Data under study:
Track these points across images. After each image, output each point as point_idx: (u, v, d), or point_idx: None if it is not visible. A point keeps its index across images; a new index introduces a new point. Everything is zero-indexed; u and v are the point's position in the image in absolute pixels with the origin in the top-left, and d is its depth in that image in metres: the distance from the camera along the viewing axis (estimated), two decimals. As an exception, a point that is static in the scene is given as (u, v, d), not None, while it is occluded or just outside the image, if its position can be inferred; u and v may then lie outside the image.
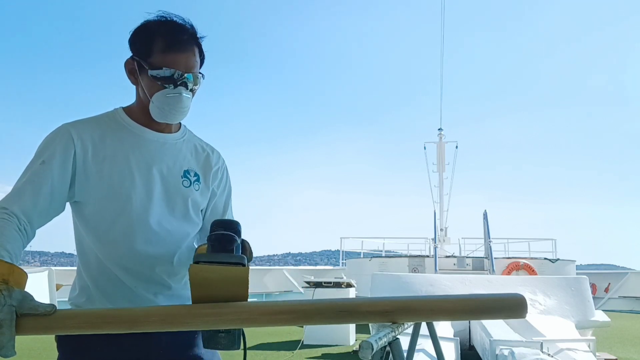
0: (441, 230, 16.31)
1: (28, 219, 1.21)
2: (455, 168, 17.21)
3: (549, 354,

What is required:
All of the entries above should be retyped exactly, with the pictures left out.

Result of the exercise:
Track these points across images. After each image, output each point as point_idx: (u, v, d), or point_idx: None if it is not visible. A point keeps its index across images; a new index introduces a new point. Everything is zero-indexed; u and v are the point's position in the image in absolute pixels with the origin in the top-left, and d is its depth in that image in metres: the distance from the camera along the viewing axis (estimated), two decimals. As an exception, a point that is static in the scene is given as (u, v, d), not None, while it is occluded or just outside the image, if its position can be inferred; u and v may then lie outside the image.
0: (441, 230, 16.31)
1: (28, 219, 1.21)
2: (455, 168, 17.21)
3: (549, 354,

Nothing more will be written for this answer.